**JOB**
Extract every line below that contains the word "than", and copy each one in full.

**EXTRACTED RECORDS**
==========
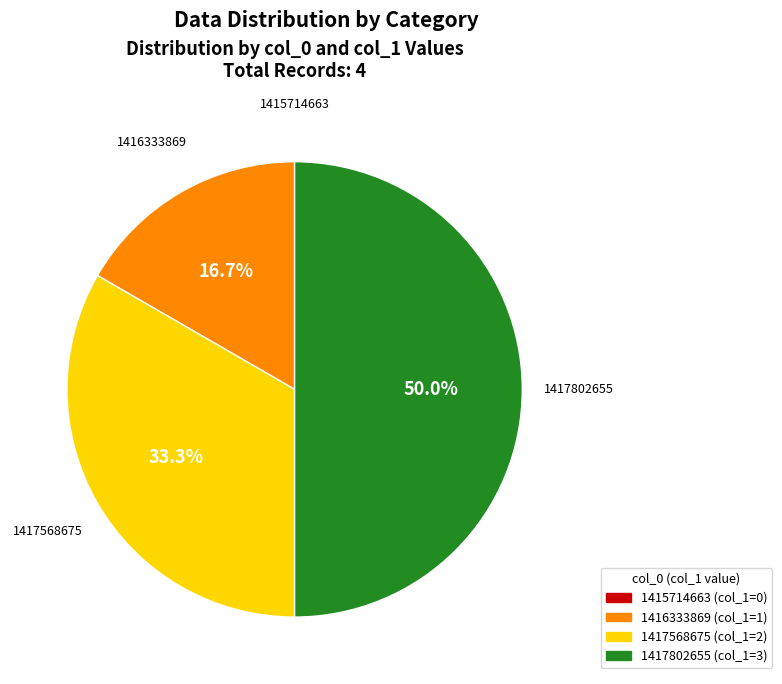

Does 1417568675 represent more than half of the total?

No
==========
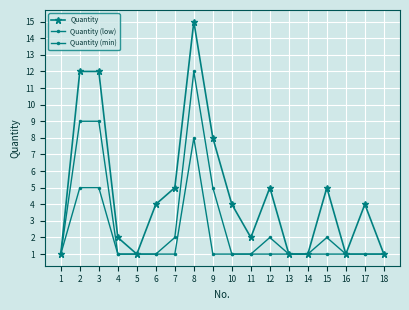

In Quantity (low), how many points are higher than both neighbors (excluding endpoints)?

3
==========
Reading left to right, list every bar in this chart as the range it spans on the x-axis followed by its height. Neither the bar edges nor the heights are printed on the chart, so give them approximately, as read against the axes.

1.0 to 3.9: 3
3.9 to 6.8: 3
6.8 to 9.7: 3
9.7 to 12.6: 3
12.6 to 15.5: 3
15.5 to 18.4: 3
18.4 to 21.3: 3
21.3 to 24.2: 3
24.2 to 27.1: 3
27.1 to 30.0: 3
==========
**EXPECTED ANSWER**
Does 1417568675 represent more than half of the total?
In Quantity (low), how many points are higher than both neighbors (excluding endpoints)?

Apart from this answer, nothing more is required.